__REQUIRED ACTION__
Set the data down again, exactly as it reads, but without the pictures.

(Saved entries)
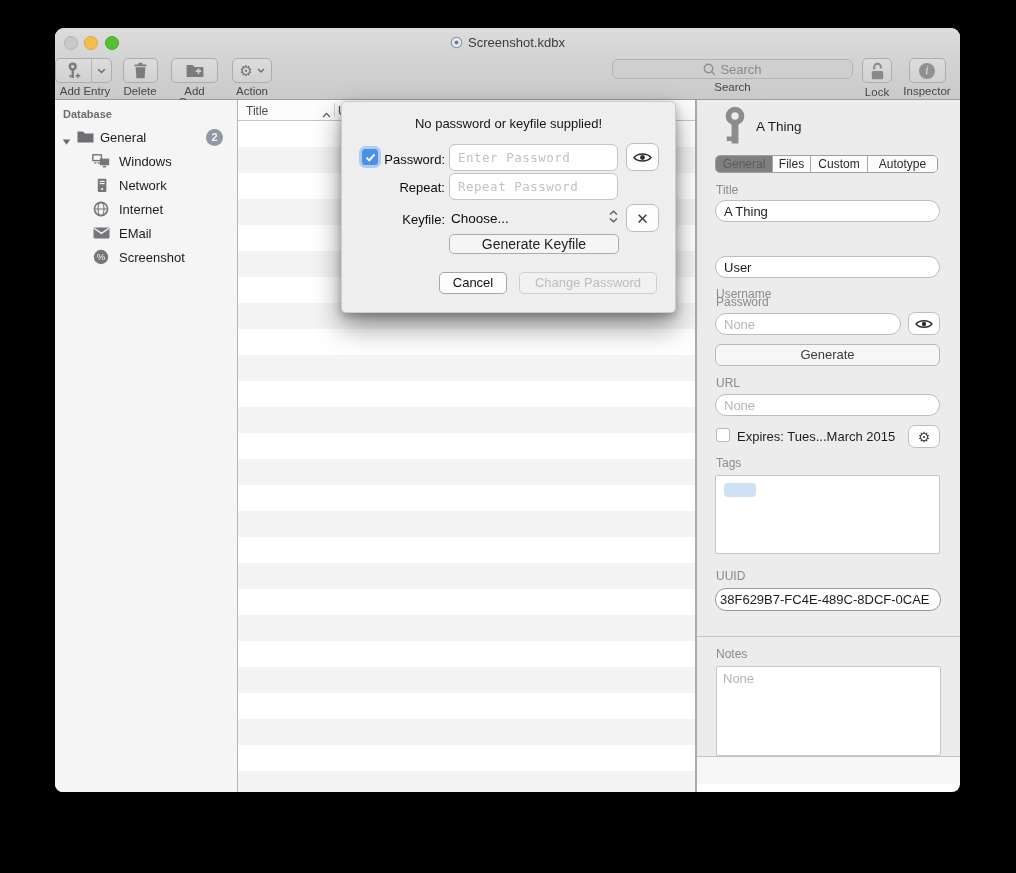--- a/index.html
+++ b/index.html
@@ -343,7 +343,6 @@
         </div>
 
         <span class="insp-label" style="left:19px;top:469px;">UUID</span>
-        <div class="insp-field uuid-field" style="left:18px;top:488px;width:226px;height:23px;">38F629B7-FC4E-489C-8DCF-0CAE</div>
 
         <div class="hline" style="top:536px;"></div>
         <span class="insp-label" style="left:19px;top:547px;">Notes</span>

__SOLUTION FOR THIS EXERCISE__
--- a/index.html
+++ b/index.html
@@ -343,7 +343,6 @@
         </div>
 
         <span class="insp-label" style="left:19px;top:469px;">UUID</span>
-        <div class="insp-field uuid-field" style="left:18px;top:488px;width:226px;height:23px;">38F629B7-FC4E-489C-8DCF-0CAE</div>
 
         <div class="hline" style="top:536px;"></div>
         <span class="insp-label" style="left:19px;top:547px;">Notes</span>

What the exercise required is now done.